Pat Gelsinger, the former Intel CEO and now general partner at Playground Global, told CNBC on Wednesday, "I somewhat think of AI demand as almost unlimited," adding that energy availability is "the only real limiter." He said, "Because how much economic value do you get for increased intelligence? Almost infinite across every industry imaginable."
Marc Boroditsky, chief revenue officer at Nebius, said, "What we're experiencing in terms of demand is extraordinary. There's much more demand than we're able to fulfil, and that's been our experience for some time now." Nebius is building data centers using Nvidia's GPUs. Andrew Feldman, CEO of Cerebras Systems, said the example of Meta and xAI selling excess capacity is a "unique" case. He said, "For the industry as a whole, the demand for compute far outstrips available capacity, and we're short on data centers. I think we're short on, as an industry, many of the inputs to compute."
Sungyun Park, CEO of Rebellions, said, "AI infrastructure momentum [is] still huge," and added, "I personally believe it's not the signal saying that … all the hyperscalers [are overinvesting] in the infrastructure." Rebellions is backed by Samsung and SK Hynix and is targeting an IPO in South Korea next year.
Michael Hurlston, CEO of Lumentum, said its products are sold out for the next five years. He said, "We're trying to build up our capacity as much as we possibly can to fulfil a demand that we see out five years at this point." Lumentum's stock is up around 600% over the last 12 months as investors pile into companies addressing key bottlenecks in the buildout of AI data centers.
Who Pays for the Buildout
The report also said enterprises are moving away from so-called "tokenmaxxing," a period when companies encouraged employees to use as much AI as possible no matter the result, often with tools from frontier labs like OpenAI and Anthropic. Companies are now focusing more on the return on investment from AI, especially as frontier models remain expensive relative to open source offerings from companies like DeepSeek or Alibaba.
Boroditsky said, "The CFO bringing the hammer down and slowing spend should actually be looking for value or valuemaxxing," adding that AI should be applied to create value that justifies the spending. He said, "We're seeing a shift now to more rationalization. We've seen it with every tech cycle, and that rationalization will definitely continue the demand."
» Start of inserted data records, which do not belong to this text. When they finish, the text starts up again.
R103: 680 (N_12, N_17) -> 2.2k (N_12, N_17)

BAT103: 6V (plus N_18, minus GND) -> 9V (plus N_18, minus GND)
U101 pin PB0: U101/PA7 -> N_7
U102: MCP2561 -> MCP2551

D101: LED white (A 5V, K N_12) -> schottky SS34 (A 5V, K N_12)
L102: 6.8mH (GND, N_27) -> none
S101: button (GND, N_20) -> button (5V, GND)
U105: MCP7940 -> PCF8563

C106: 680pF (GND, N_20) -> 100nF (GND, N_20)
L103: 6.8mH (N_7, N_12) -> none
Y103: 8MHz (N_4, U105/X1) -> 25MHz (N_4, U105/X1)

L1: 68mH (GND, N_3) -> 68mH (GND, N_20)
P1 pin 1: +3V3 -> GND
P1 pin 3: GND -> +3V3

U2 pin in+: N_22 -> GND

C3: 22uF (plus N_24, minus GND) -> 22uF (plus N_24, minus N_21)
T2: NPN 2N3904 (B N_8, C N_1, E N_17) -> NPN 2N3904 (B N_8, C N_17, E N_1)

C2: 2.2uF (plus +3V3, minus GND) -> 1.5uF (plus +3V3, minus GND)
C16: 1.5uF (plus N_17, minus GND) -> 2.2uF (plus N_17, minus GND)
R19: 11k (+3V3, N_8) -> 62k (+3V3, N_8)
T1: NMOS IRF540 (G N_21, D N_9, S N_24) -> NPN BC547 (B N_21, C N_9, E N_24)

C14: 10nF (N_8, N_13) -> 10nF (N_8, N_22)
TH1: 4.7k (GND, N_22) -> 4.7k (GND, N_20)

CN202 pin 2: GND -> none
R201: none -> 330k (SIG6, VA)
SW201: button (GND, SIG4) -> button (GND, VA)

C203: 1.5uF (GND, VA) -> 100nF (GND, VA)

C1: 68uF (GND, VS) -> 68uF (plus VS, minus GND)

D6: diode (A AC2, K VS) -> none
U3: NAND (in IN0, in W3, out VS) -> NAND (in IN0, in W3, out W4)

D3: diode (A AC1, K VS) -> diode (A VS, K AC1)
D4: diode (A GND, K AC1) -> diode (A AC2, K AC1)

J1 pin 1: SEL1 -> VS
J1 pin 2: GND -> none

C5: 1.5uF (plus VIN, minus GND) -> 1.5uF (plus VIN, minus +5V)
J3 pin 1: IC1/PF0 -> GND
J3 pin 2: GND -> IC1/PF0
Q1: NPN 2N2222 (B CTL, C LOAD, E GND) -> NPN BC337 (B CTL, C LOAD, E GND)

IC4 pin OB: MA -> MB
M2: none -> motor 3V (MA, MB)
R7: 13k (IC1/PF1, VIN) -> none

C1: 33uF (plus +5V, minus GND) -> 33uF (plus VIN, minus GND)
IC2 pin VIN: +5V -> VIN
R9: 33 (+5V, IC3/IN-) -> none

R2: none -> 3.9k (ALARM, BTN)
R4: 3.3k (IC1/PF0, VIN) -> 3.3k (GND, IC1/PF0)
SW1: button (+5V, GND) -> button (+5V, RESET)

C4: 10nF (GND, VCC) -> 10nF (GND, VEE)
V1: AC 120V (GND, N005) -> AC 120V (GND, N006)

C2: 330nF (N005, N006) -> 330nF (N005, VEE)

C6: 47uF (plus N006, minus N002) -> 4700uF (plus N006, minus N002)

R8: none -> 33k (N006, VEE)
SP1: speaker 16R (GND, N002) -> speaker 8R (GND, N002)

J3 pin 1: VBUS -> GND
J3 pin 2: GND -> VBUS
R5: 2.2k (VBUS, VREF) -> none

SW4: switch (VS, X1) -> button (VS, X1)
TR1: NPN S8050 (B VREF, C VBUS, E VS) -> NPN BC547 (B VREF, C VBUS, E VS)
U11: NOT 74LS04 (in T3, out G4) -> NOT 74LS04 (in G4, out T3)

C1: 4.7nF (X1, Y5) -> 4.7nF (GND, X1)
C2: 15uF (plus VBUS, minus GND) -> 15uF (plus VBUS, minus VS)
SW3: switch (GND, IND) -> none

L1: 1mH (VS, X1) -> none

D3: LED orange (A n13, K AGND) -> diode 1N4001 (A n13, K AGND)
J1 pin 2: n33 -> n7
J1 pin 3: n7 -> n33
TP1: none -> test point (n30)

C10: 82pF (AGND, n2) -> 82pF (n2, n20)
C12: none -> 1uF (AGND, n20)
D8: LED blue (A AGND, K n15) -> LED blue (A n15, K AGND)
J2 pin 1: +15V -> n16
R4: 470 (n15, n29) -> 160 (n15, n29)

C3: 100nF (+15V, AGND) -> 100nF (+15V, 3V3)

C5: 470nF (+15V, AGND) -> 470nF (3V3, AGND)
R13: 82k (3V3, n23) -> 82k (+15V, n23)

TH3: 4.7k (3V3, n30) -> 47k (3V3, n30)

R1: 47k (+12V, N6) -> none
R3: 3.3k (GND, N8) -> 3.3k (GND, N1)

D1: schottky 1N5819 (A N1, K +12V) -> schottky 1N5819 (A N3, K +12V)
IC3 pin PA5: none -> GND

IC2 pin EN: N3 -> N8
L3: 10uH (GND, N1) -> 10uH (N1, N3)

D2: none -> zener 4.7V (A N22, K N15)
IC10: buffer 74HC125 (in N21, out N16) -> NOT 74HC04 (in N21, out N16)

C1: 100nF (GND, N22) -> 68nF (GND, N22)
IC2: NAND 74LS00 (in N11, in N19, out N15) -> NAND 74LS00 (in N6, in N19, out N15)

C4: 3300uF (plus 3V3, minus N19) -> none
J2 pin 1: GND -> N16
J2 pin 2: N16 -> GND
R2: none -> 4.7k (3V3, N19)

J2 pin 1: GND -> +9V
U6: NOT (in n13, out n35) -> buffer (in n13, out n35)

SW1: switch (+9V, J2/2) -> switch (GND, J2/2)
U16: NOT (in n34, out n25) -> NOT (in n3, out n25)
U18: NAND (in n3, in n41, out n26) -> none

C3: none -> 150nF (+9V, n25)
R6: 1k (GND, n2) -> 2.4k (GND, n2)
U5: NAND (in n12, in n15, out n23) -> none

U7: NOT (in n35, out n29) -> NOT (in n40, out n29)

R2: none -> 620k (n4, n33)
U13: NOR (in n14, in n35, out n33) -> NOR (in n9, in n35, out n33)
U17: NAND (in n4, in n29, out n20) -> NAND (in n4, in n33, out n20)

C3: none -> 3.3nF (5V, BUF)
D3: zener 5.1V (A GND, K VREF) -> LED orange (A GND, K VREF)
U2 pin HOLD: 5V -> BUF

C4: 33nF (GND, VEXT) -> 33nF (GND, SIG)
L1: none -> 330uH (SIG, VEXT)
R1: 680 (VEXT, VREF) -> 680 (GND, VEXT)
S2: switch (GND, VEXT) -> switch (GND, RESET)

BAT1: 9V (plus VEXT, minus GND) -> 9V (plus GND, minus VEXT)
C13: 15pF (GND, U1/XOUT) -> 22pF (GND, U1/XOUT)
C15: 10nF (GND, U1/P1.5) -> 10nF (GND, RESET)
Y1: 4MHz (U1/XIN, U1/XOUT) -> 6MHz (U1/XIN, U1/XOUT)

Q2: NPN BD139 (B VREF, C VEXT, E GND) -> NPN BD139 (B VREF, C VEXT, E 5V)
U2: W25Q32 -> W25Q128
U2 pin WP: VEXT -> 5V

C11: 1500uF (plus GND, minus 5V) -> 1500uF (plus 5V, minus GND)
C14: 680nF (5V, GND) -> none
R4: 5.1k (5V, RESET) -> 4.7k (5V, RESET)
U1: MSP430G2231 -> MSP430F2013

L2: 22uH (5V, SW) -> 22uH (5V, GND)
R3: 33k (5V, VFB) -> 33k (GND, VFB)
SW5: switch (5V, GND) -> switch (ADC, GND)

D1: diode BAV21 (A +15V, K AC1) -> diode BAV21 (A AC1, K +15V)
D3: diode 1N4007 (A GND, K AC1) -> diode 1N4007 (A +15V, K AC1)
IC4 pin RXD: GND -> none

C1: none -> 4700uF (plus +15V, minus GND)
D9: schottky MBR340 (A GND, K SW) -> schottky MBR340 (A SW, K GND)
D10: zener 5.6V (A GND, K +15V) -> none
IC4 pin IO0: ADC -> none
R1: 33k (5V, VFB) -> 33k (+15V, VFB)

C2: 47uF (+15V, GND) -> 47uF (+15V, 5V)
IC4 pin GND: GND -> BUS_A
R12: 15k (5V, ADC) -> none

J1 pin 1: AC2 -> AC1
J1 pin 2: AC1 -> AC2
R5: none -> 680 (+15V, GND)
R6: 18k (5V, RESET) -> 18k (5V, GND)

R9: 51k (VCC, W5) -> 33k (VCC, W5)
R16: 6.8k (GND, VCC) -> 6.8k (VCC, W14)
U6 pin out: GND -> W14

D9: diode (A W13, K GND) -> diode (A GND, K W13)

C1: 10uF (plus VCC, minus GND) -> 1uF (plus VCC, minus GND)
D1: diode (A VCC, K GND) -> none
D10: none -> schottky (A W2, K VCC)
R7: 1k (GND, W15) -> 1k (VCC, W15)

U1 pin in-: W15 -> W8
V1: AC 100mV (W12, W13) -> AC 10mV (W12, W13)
Feldman said future AI use will likely split by workload, with frontier models used for more advanced problems and other models handling easier tasks. "I think it's probably the case that you don't need a giant bus to go to the grocery store," he said. "Certain workloads migrate to some type of compute and easier workloads to others, and I think as we learn and become more sophisticated in our deployment of AI, the same thing will happen."
So the machine keeps expanding, the executives keep talking about efficiency, and the workers keep getting told the pain is temporary. The public, meanwhile, is already asking for a different arrangement — one that takes the gains out of private hands and stops pretending the people at the top are steering this for anyone but themselves.